**Written exercise**: Output the lines starting at the one containing "Rendered at 2000 by 1125 pixels." and ending at the one containing "title Categories in" as a Markdown table with the columns Number and Record line, skipping any blank lines.

Element-and-box lists:
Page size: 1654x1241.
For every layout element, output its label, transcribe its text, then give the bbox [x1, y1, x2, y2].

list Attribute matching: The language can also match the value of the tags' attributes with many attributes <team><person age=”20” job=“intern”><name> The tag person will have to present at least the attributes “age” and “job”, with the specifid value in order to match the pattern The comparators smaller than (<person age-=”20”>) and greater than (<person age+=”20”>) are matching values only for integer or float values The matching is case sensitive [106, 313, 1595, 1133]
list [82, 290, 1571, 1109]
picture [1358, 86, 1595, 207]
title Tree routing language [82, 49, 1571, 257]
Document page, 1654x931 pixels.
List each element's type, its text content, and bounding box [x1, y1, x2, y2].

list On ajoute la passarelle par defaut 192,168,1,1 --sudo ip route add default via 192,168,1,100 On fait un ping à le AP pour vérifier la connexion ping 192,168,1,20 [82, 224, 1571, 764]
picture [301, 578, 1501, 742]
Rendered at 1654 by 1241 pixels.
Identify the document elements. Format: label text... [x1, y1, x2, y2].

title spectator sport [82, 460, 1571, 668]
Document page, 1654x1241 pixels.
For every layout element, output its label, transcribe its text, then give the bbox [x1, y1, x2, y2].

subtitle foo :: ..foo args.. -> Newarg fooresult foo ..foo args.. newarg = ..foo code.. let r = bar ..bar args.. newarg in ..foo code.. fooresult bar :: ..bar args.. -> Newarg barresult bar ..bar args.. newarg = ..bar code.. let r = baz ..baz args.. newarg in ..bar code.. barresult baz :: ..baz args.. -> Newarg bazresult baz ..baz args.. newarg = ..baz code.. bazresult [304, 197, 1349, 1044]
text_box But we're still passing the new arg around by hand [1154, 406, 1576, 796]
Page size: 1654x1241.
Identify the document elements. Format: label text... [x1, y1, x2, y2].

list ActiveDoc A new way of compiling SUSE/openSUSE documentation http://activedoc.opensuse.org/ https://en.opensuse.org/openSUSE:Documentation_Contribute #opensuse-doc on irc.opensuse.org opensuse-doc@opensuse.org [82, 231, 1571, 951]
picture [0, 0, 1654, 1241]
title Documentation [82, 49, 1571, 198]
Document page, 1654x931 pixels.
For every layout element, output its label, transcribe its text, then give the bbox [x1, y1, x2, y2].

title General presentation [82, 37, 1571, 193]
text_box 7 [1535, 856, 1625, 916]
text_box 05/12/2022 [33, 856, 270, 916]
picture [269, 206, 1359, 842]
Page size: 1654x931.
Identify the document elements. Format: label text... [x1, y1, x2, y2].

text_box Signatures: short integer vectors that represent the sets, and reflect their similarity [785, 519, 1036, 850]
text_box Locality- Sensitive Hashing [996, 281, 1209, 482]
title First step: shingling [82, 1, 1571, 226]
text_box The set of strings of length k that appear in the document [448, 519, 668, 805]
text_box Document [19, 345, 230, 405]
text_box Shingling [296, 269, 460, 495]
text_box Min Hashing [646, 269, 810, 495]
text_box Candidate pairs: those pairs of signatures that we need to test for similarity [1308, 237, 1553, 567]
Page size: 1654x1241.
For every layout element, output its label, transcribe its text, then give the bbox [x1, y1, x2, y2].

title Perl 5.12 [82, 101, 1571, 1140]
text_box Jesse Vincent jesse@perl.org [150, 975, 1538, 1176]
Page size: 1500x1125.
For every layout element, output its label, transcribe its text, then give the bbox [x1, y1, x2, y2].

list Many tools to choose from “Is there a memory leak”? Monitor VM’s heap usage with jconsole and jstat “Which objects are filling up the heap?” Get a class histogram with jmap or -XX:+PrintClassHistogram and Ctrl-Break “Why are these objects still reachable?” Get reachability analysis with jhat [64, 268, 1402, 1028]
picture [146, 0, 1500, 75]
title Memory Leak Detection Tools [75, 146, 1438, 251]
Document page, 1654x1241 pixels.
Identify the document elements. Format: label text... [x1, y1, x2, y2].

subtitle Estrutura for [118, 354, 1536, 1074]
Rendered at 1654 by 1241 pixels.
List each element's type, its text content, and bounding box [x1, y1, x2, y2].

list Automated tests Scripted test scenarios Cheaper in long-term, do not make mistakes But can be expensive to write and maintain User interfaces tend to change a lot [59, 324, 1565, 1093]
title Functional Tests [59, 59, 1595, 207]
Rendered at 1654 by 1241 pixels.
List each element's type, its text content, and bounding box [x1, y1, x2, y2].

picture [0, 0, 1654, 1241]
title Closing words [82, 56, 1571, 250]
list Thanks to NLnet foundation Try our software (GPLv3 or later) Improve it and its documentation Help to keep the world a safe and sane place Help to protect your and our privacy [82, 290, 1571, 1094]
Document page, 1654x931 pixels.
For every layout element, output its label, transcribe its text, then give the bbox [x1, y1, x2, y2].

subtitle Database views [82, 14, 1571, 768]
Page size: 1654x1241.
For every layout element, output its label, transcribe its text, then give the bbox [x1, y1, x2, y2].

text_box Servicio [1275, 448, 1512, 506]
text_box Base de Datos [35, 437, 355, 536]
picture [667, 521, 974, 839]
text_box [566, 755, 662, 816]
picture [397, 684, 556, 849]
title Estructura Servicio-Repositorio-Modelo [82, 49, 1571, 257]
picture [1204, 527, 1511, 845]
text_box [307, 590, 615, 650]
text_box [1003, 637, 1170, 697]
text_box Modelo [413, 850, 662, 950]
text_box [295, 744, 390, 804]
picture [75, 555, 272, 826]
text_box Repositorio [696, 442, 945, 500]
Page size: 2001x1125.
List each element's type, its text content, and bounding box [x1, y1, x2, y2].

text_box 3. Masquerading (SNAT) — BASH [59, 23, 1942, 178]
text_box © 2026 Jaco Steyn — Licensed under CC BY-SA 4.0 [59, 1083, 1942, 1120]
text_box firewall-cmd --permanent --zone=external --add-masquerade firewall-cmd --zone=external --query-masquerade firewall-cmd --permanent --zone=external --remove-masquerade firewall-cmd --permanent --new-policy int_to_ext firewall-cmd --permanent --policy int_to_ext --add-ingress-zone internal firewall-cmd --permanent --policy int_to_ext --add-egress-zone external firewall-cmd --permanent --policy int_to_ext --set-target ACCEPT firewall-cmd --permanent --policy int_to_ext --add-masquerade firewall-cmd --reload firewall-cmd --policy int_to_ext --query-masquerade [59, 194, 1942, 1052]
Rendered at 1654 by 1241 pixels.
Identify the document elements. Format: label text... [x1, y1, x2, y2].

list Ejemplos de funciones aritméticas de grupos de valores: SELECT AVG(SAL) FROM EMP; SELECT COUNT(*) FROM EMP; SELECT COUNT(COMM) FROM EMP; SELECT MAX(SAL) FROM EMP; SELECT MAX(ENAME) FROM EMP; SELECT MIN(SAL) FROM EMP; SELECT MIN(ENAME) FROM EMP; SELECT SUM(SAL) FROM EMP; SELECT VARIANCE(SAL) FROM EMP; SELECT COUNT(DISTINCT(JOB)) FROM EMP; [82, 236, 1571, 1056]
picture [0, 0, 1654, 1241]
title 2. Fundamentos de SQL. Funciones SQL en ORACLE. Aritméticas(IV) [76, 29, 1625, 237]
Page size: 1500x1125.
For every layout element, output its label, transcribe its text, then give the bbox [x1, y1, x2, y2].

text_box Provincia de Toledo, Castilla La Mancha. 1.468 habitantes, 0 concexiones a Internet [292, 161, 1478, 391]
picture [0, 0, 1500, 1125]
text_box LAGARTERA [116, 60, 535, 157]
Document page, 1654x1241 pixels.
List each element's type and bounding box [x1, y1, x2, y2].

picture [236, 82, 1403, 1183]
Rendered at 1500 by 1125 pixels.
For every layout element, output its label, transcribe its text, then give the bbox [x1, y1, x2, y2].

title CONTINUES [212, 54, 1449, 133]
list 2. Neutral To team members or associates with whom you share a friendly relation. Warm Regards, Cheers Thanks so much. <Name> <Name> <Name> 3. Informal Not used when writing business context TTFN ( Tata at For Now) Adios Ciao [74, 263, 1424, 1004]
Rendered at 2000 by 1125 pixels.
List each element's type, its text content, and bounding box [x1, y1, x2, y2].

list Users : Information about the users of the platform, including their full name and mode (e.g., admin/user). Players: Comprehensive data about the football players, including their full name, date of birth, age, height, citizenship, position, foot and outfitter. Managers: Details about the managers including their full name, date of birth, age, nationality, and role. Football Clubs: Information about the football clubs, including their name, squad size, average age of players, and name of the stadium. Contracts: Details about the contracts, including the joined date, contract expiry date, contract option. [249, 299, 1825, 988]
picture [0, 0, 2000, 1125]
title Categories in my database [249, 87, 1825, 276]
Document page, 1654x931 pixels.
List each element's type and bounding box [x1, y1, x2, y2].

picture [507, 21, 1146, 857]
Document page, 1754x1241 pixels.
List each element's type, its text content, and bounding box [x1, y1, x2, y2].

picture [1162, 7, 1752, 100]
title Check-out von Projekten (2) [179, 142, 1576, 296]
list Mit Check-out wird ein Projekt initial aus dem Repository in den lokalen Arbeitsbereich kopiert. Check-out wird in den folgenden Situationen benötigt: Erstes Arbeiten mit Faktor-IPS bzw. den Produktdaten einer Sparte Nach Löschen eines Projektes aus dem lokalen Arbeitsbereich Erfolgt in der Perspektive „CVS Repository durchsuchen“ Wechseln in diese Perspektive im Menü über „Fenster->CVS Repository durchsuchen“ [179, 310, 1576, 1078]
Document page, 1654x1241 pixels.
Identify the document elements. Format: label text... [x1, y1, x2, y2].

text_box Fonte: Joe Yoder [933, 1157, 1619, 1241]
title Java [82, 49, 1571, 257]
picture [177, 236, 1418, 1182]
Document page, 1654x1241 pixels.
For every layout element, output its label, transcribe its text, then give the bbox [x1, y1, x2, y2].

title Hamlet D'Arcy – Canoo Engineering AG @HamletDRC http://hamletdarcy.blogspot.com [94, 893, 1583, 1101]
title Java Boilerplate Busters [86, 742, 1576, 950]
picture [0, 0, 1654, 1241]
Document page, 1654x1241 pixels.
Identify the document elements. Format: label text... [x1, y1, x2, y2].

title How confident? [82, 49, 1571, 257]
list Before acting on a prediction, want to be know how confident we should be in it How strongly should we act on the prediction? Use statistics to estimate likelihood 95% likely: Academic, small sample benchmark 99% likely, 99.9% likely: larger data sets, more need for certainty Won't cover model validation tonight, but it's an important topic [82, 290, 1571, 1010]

**Exercise answer**:
| Number | Record line |
|---|---|
| 1 | Rendered at 2000 by 1125 pixels. |
| 2 | List each element's type, its text content, and bounding box [x1, y1, x2, y2]. |
| 3 | list Users : Information about the users of the platform, including their full name and mode (e.g., admin/user). Players: Comprehensive data about the football players, including their full name, date of birth, age, height, citizenship, position, foot and outfitter. Managers: Details about the managers including their full name, date of birth, age, nationality, and role. Football Clubs: Information about the football clubs, including their name, squad size, average age of players, and name of the stadium. Contracts: Details about the contracts, including the joined date, contract expiry date, contract option. [249, 299, 1825, 988] |
| 4 | picture [0, 0, 2000, 1125] |
| 5 | title Categories in my database [249, 87, 1825, 276] |